I understand 100%. I'm divorced and have discovered that I like alone time even more than I realized when i was married for all the little pleasures that have been mentioned here. I'm glad to hear there are others who enjoy alone time as well and don't view it as a major tragedy if you have to spend a little time apart from the spouse.


----------



## SimplyAmorous (Nov 25, 2009)

Although my greatest past time is being near my husband...and he would say the same... we're not on top of each other or anything like that.. 

I still enjoy my alone time... I get decent amounts when he is at work & the kids are in school...hanging on forums, doing Ebay, researching & googling whatever is on my mind... this can suck all of my day if I am not careful... 

The ultimate for me ...has always been...this scene... 








..

or lying on our hammock caught up in a good book... getting lost in a movie too...(though I'd rather do that with him)... 

Also when songs like More Than A Feeling comes on the radio... I want to crank it to blasting...and I have to restrain myself when I am with H & kids.. so yeah...

Love being alone driving down the road ...fiddling with that radio or a special CD in...I like the windows down, the wind blowing in my hair ....singing at the top of my lungs ...just makes me feel so alive... music's always had that awesome "almost spiritual" uplift over me..


----------



## ScarletBegonias (Jun 26, 2012)

I don't worry about alone time as much as I used to.DH is so accepting of my personality that I don't crave solitude much anymore.I'd just end up doing the same things I can do when he's right there with me. ahhh that's so sappy ROFL

Alright, I will admit to being ok with him spending the day golfing w/the guys bc that's the day I spend on the couch watching Jane Austen movies


----------



## married tech (Jan 18, 2014)

For me alone time is where I can actually get something done. 

Most of the time with my wife around its constantly being expected to do something for her they way she wants it with her standing over me telling me how to do every detail which drives me nuts and then some.

If you know what needs to be done, have a idea of how you want it done plus have the time to hover around me telling me how to do it you obviously had the knowhow and time to have done it yourself.


----------



## IrishGirlVA (Aug 27, 2012)

I wish I didn't like alone time but I can't help it --- I am addicted. I am not married and do not have children. My budget would be awesome if I had a housemate but I'd rather put less in savings a month than have someone living with me. I have a BF who has his own place. Sometimes I dread the weekends when he and I have plans to do something.
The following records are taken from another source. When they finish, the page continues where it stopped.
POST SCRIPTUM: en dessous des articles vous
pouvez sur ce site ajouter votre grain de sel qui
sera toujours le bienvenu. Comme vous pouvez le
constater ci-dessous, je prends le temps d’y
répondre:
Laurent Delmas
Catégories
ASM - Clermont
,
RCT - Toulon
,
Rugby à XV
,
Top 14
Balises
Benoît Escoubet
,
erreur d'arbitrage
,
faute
I'd rather be home, sitting on my back deck, slinging back some spiked drinks and listening to the birds chirp without feeling like I should be doing something constructive or having a meaningless conversation for the sake of talking.


----------



## married tech (Jan 18, 2014)

> Sometimes I dread the weekends when he and I have plans to do something. I'd rather be home, sitting on my back deck, slinging back some spiked drinks and listening to the birds chirp without feeling like I should be doing something constructive or having a meaningless conversation for the sake of talking.


Oh why can't my wife be more like you?!


----------